Available data Block Start
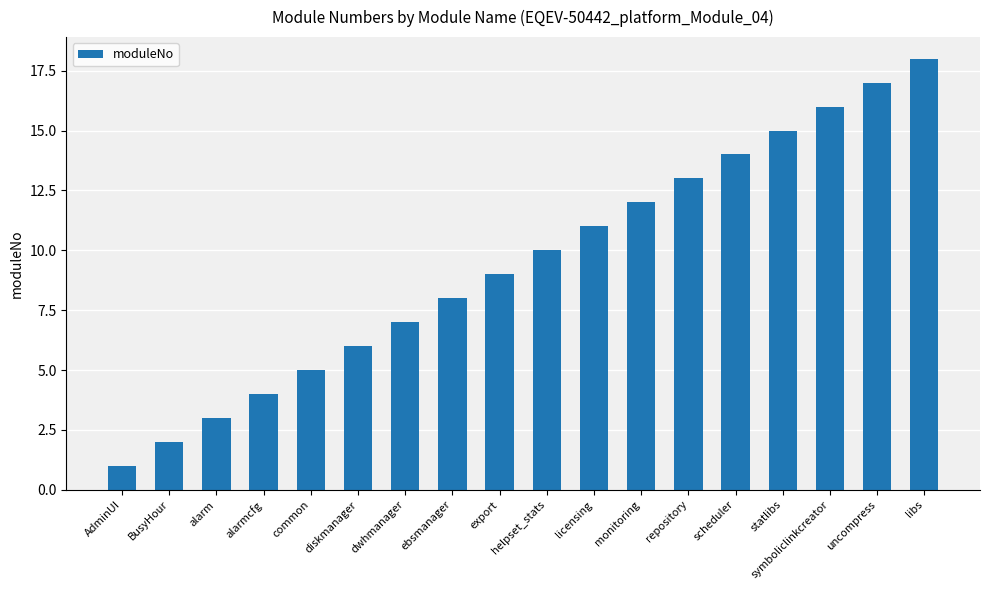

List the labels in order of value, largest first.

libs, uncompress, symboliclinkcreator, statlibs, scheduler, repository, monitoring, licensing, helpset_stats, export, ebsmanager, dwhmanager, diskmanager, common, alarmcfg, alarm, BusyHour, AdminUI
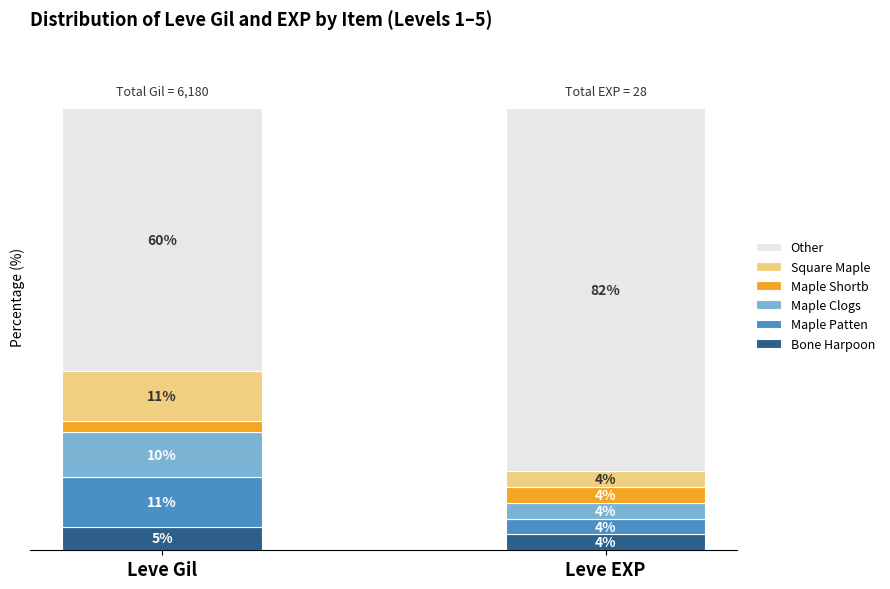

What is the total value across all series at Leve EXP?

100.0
Available data Block End
Available data Block Start
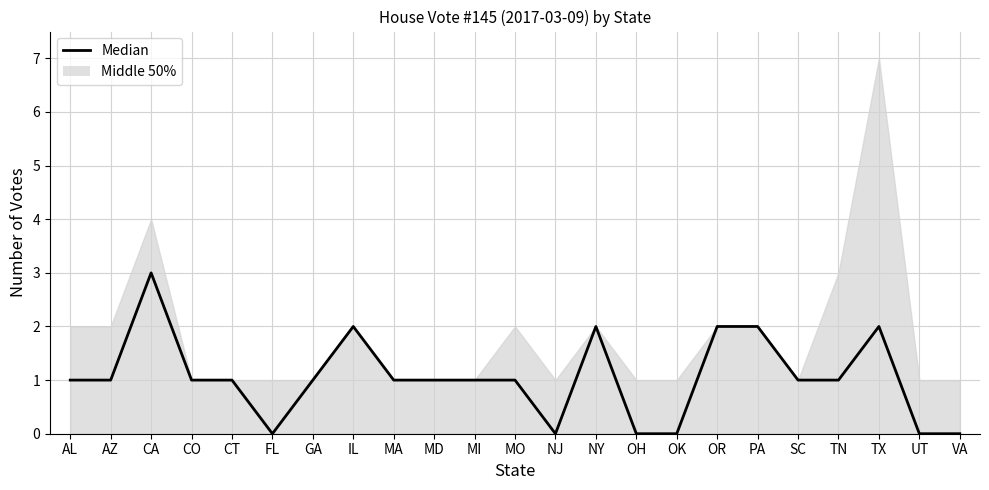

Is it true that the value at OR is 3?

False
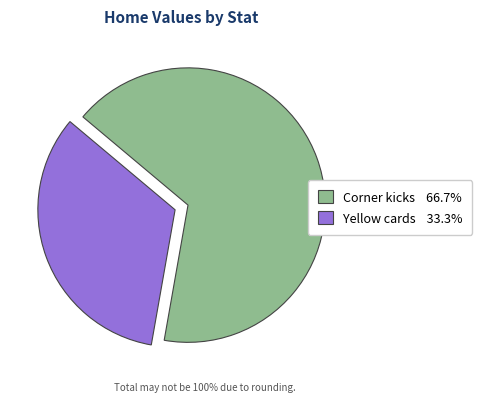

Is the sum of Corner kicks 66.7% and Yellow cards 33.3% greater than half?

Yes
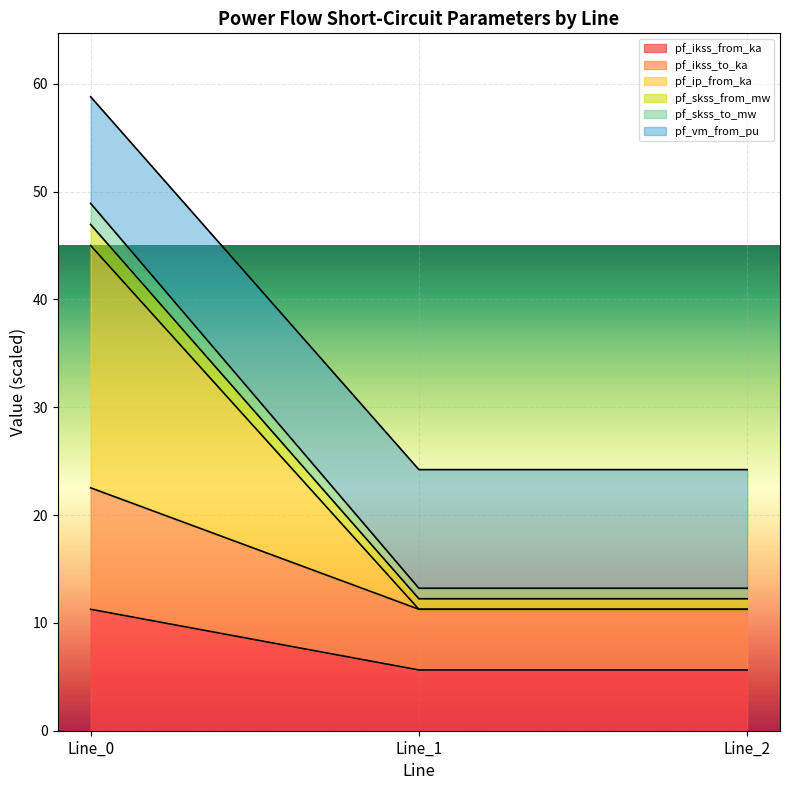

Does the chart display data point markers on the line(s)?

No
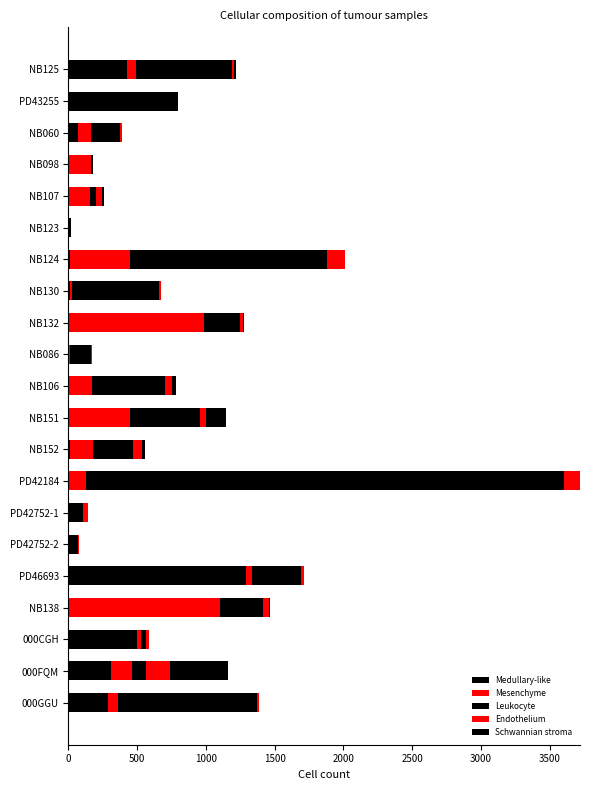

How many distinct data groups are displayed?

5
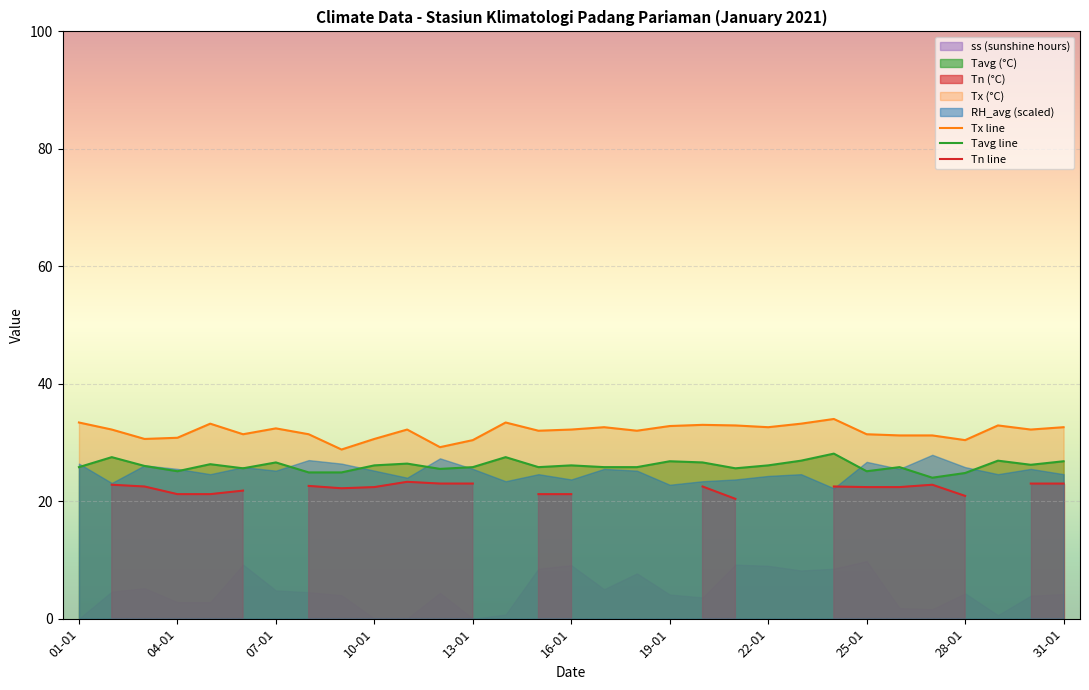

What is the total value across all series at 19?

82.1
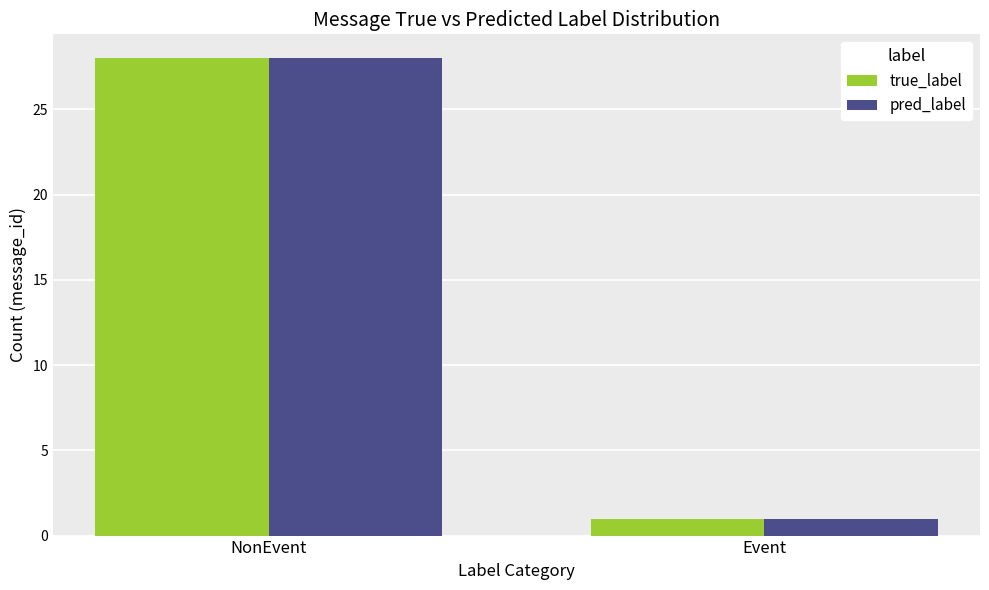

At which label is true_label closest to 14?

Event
Available data Block End
Available data Block Start
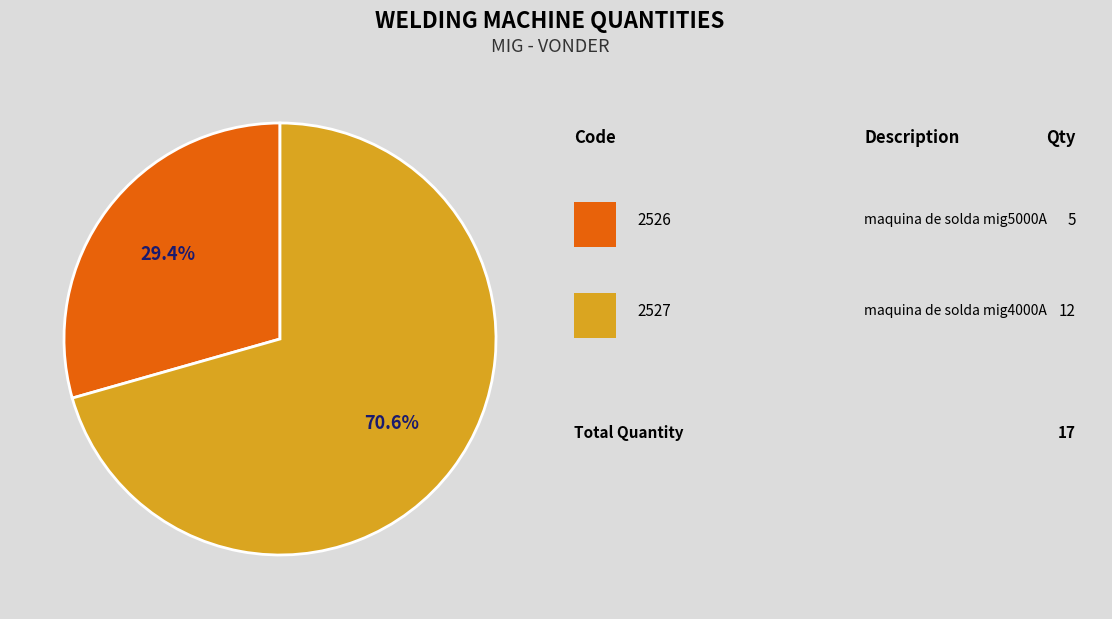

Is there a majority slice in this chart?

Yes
Available data Block End
= Instruction =
Pick out each line in the records above that contains the word "What", and copy those lines.

= Answer section =
What is the total value across all series at Leve EXP?
What is the total value across all series at 19?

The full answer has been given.